**Bloco de texto**
Fig.18: Robert Frank, Words, de 1987. Fonte: The Lines of My Hand, 1989.

Em Words (figura 18), a palavra se desdobra em texto, conceito e imagem. Sobredeterminada ela compete com a fotografia direta a sua esquerda. Como num teatro, a cena montada expõe seus personagens-significantes. Se pensarmos que os retratos de estúdio, a partir da metade do século XIX, tinham a função de retirar o sujeito de seu contexto para afirmá-lo socialmente através de signos externos, o que vemos em Words é sua inversão. O cenário não investe os personagens com estereótipos, mas é investido a partir deles, funcionando como filtros de intermediação. O procedimento que articula os campos do verbo e do visual nesta imagem joga uma equação que nega o momento de síntese mantendo em suspenso sua realização. Palavra e fotografia se afetam mutuamente criando um campo miscigenado onde entra em cena, diante do horizonte abruptamente interrompido, a mediação do olhar pela linguagem.

Se, ver é talvez esquecer de falar e falar é puxar do fundo da palavra o esquecimento que é o inesgotável85, Robert Frank soma essas duas inscrições e constrói imagens. Enquanto a visão distancia e aproxima o visível e o falar desenreda a matéria incessante da qual somos feitos, a imagem é a que habita a tenra fronteira entre eles, e joga no campo além do visível e invisível. Transcendendo o jogo do olhar, ela inscreve-se na ordem do fascínio como parâmetro do limiar entre os olhos e o desejo onde o figurável se faz.

Fig.19: Peter Downsbrough. Public Comission, 2006. Fonte: www.barbarakrakowgallery.com

Ao contrário do desdobramento da palavra em Polaroids, que de um interno inscreve-se no visível, em Public Comission (figura 19), de Peter Downsbrough, ela volta-se para o exterior para inscrever-se no espaço. Sua escultura/instalação se apresenta como uma estrutura de passagem materializada através de uma barra de ferro onde está anexada a palavra AND. Public Comission não é um objeto estético. Seu texto inclui o contexto da cidade, da arquitetura e do fluxo humano e o que parece propor, através da sugestão do atravessamento do conectivo AND, é a adição de duas esferas que não estão nem lógica nem necessariamente integradas. Mas, se de um lado a conjunção AND une dois elementos, por outro lado também o que parece somar engana e subtrai, afinal só pode ser adicionado o que não está junto e não se representa.

**Informações exibidas**
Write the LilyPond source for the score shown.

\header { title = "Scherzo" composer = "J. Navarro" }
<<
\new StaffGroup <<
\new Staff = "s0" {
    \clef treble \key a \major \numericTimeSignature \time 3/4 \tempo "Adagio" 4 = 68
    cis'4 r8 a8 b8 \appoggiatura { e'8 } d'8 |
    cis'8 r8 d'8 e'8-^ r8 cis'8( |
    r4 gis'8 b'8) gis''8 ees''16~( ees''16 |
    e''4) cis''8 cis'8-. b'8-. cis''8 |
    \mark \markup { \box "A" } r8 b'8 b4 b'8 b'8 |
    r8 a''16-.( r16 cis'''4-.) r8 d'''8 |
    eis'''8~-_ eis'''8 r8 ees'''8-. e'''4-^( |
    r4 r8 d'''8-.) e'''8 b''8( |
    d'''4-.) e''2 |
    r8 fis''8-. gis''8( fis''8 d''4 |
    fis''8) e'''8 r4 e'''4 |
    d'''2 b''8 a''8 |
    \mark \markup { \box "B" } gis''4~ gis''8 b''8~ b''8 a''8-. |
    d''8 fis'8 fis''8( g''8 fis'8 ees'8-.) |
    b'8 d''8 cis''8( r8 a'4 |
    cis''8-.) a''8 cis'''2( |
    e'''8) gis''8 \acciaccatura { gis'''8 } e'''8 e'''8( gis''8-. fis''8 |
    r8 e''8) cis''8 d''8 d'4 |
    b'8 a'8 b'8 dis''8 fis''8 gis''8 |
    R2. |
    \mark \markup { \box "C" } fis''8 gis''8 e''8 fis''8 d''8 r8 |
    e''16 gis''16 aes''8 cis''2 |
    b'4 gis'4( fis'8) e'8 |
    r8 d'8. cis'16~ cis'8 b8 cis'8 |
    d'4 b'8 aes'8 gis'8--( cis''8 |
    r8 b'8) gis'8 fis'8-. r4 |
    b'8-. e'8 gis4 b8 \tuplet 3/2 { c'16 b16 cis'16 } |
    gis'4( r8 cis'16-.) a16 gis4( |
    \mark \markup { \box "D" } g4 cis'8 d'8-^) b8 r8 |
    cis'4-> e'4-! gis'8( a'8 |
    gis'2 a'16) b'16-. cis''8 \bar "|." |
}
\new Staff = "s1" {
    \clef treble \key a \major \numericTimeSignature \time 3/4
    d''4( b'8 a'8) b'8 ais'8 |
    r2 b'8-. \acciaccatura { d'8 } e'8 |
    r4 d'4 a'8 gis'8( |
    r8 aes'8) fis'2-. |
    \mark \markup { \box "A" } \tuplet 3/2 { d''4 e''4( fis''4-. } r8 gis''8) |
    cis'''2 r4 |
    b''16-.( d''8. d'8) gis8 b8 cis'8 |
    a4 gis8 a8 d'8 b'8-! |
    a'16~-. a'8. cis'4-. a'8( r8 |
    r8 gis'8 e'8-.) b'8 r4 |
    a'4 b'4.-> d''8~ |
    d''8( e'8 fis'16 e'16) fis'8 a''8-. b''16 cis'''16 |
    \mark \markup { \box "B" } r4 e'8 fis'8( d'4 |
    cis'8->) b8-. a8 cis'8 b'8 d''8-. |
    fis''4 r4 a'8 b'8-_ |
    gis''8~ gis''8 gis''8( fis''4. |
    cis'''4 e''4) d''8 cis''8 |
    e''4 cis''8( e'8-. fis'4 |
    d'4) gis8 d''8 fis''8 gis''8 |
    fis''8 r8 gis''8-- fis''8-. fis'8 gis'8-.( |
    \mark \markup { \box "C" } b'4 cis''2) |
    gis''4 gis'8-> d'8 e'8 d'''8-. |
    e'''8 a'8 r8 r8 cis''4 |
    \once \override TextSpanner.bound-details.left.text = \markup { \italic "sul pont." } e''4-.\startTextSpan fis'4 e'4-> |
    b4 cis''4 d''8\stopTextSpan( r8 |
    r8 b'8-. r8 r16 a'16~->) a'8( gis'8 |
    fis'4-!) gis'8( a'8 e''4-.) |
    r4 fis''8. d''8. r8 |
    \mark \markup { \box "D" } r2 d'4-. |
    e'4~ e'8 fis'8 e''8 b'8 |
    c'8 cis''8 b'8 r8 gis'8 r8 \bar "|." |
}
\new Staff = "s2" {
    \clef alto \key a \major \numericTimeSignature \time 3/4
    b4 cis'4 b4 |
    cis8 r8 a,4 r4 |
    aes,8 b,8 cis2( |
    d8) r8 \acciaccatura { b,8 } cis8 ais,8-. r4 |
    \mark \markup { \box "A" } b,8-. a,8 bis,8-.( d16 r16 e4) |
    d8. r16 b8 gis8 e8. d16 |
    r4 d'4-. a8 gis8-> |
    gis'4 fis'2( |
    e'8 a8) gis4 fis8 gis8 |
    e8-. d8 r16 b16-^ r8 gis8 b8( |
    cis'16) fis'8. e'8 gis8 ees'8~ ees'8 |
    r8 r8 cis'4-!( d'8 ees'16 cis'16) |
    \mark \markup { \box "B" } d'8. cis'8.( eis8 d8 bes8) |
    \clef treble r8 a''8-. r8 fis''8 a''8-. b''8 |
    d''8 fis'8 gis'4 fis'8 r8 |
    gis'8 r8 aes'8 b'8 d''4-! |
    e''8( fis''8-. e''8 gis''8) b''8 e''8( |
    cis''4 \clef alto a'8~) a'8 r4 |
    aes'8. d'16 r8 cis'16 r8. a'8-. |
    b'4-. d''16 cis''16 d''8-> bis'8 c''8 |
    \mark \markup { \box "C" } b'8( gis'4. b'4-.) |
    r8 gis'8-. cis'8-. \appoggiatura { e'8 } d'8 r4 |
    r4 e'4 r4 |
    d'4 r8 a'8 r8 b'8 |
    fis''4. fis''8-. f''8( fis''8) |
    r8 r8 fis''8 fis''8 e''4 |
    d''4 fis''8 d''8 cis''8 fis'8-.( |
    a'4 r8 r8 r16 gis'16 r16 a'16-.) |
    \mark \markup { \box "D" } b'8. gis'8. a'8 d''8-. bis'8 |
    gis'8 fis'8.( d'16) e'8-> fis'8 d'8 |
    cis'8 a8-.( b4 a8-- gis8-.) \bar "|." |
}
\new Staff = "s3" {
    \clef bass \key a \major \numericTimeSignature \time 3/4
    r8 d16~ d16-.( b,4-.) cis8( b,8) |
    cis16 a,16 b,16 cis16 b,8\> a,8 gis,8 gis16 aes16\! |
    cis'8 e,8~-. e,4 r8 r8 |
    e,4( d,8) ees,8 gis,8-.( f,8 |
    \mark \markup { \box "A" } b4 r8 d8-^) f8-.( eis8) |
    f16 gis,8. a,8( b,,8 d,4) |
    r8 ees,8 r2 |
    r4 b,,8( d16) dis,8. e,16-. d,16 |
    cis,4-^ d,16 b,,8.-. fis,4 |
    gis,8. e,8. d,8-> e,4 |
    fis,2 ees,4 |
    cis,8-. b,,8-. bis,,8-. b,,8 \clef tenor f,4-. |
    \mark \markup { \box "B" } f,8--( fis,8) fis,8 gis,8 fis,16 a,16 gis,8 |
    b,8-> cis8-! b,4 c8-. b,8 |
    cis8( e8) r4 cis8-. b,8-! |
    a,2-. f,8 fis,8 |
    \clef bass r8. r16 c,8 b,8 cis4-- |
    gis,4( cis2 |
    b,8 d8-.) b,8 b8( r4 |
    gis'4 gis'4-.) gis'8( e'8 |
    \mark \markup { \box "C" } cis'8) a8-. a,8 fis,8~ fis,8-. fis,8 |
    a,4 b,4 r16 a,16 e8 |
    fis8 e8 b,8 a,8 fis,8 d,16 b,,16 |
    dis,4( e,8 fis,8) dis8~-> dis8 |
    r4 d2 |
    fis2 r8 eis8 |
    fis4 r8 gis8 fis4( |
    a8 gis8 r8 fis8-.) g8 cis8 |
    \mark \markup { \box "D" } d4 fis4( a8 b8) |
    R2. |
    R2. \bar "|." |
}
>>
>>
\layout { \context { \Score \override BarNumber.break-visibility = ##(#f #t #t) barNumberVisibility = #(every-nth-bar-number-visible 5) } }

**Atividades**
• a. Liste todos os títulos de obras e publicações que aparecem nas legendas das figuras do texto sobre palavra e imagem.
• b. Retome o texto sobre palavra e imagem a partir da última frase apresentada.

**Respostas**
• a. Words; The Lines of My Hand; Public Comission

• b.
Ao contrário da palavra em Polaroids, que altera a superfície da imagem criando uma condição de latência onde a duração de tempo metamorfoseia a apreensão dos signos, o trabalho de Downsbrough altera o espaço urbano numa equação direta, como comenta o artista James Welling: o trabalho de Downsbrough é catalítico. Ele muda o espaço ao redor, enquanto os objetos ficam estáveis, insubstituíveis.86

Além de criar territórios em não-espaços, em que converge o debate sobre trabalhos tão diferentes? Em ambos os casos e de diferentes formas entra em pauta a questão da hibridação dos campos verbo-visual dentro do trabalho plástico. Frank e Downsbrough confluem para que ambos os mecanismos migrem como elementos que integram uma mesma estrutura, que já não pode mais anunciar-se como um campo que sustenta dois diferentes, mas dá forma a um novo, território heterogêneo. A experiência do enunciado é inserida e contamina a noção da pura visualidade com um gesto conceitual que amplia o território de articulação dos significantes. Já não se trata de contemplação, mas de um texto que adquire mais tessituras e amplia sua esfera relacional, o que se coloca é um potencial de jogo que demanda um espectador ativo.